ConJur — O senhor atua também na defesa do Neymar. A que acusações ele responde e como está o processo?
Davi Tangerino —
É um caso fiscal. O Neymar foi um menino que despontou muito cedo, e o Santos já começou também desde cedo a perceber o potencial comercial dele. Mas como é que se remunera um menino de 13 anos? Como o Santos usava muito a imagem dele, como um mascotinho do clube, decidiu pagar título de direito imagem — e já foi um valor substancial para o momento que ele vivia. O pai dele estruturou uma pessoa jurídica que recebeu por essa imagem. Aqui começa um grande problema sobre o que é historicamente a compreensão de imagem. O quanto o atleta com a camiseta do clube no contexto esportivo é o trabalho ou a imagem dele é uma pergunta que ainda precisa ser respondida. Por exemplo, na Espanha eles falam que 15% pode ser pago como direito de imagem o resto é salário, um número arbitrário. No Brasil a Lei Pelé originalmente não tinha limite, depois ficou em 40%, mas mesmo assim as autoridades tributárias não compram muito essa ideia, por acharem que clubes pagam muito em direito de imagem, cuja a tributação é menor do que na renda. Não é o que eu acho que acontece, é como as autoridades colocam a questão.

ConJur — O que a Receita alegava?
Davi Tangerino —
A Receita questionava algumas coisas. Uma era a remuneração de imagem, dizendo que era uma fachada e que na verdade tudo era renda e deveria ser tributado como tal. Nós, advogados, tivemos uma pequena sorte — não o cliente . Um belo dia a revista Veja publicou a denúncia criminal oferecida pelo Ministério Público contra o Neymar. Diante disso, desci a Santos e consegui acesso ao processo, argumentando que se a revista tinha tido acesso, eu deveria ter.

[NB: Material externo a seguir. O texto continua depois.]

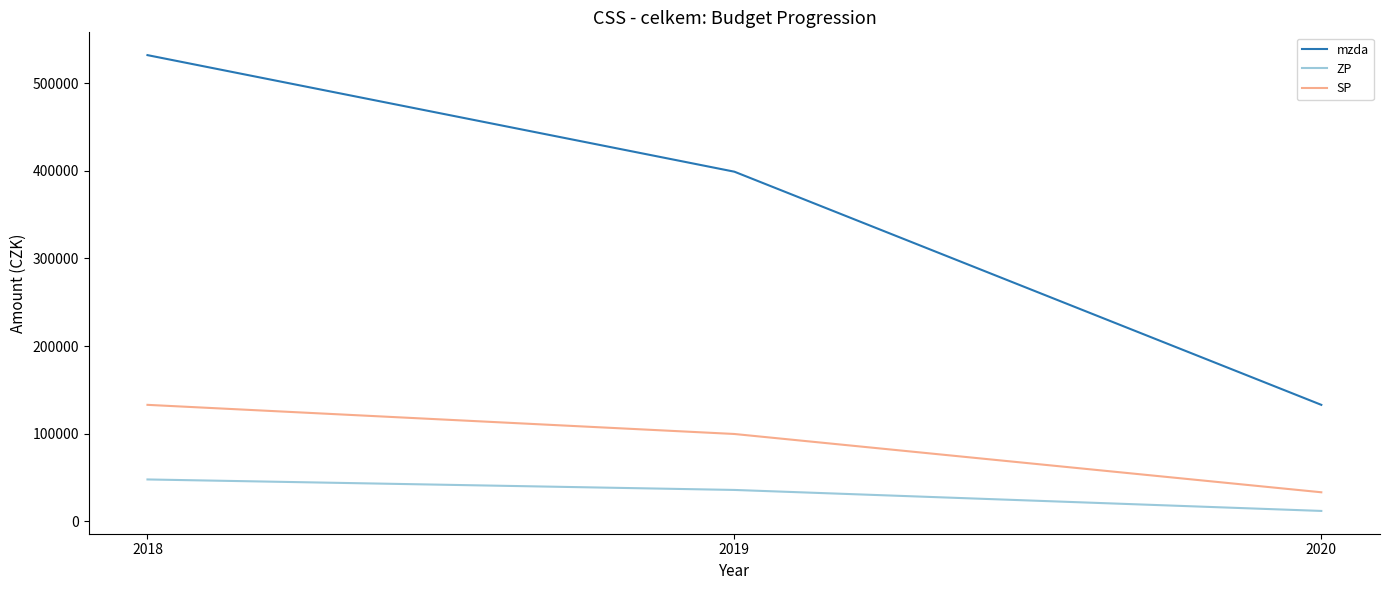

What is the difference between the ZP values at 2020 and 2018?

35911.4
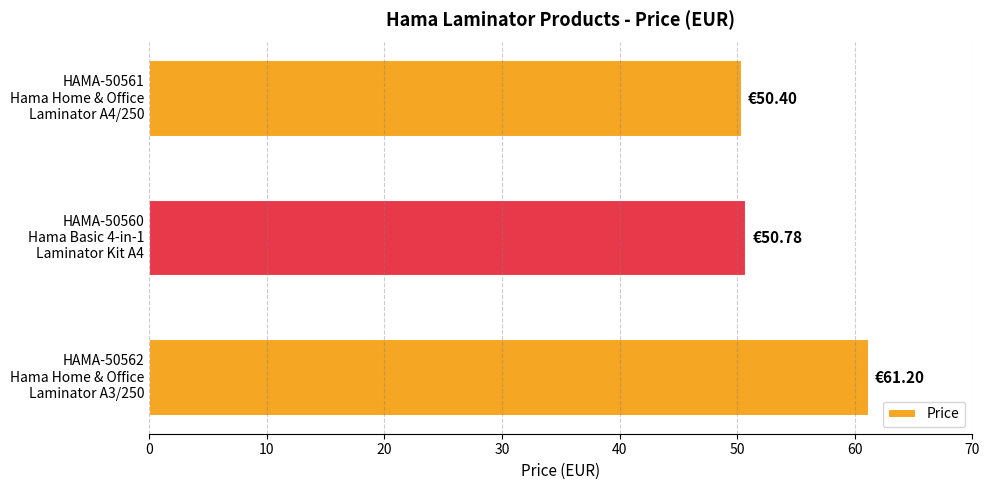

What is the sum of all values?

162.4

ConJur — O caso se encerrou?
Davi Tangerino —
O caso está quase resolvido aqui no Brasil, na Espanha corre outro processo, que também está bem encaminhado. Nós comparamos a denuncia com o trabalho fiscal até então não encerrado e mostramos para o juiz como eram idênticos os fatos e existe uma súmula vinculante do Supremo, a Súmula Vinculante 24, que diz, nos crimes tributários materiais, como é nesse caso aqui, enquanto não terminar o trabalho fiscal, o criminal não pode acontecer. Advertimos o juiz mostrando a denúncia, a Súmula 24, o juiz entendeu e rejeitou a denuncia. O Ministério Público recorreu, o Tribunal Regional Federal da 3ª Região confirmou que o juiz estava correto, inclusive com um parecer do Ministério Público Federal na segunda instância em nosso favor. Isso ocorreu perto da decisão do Carf que nos deu razão em 70% do valor debatido.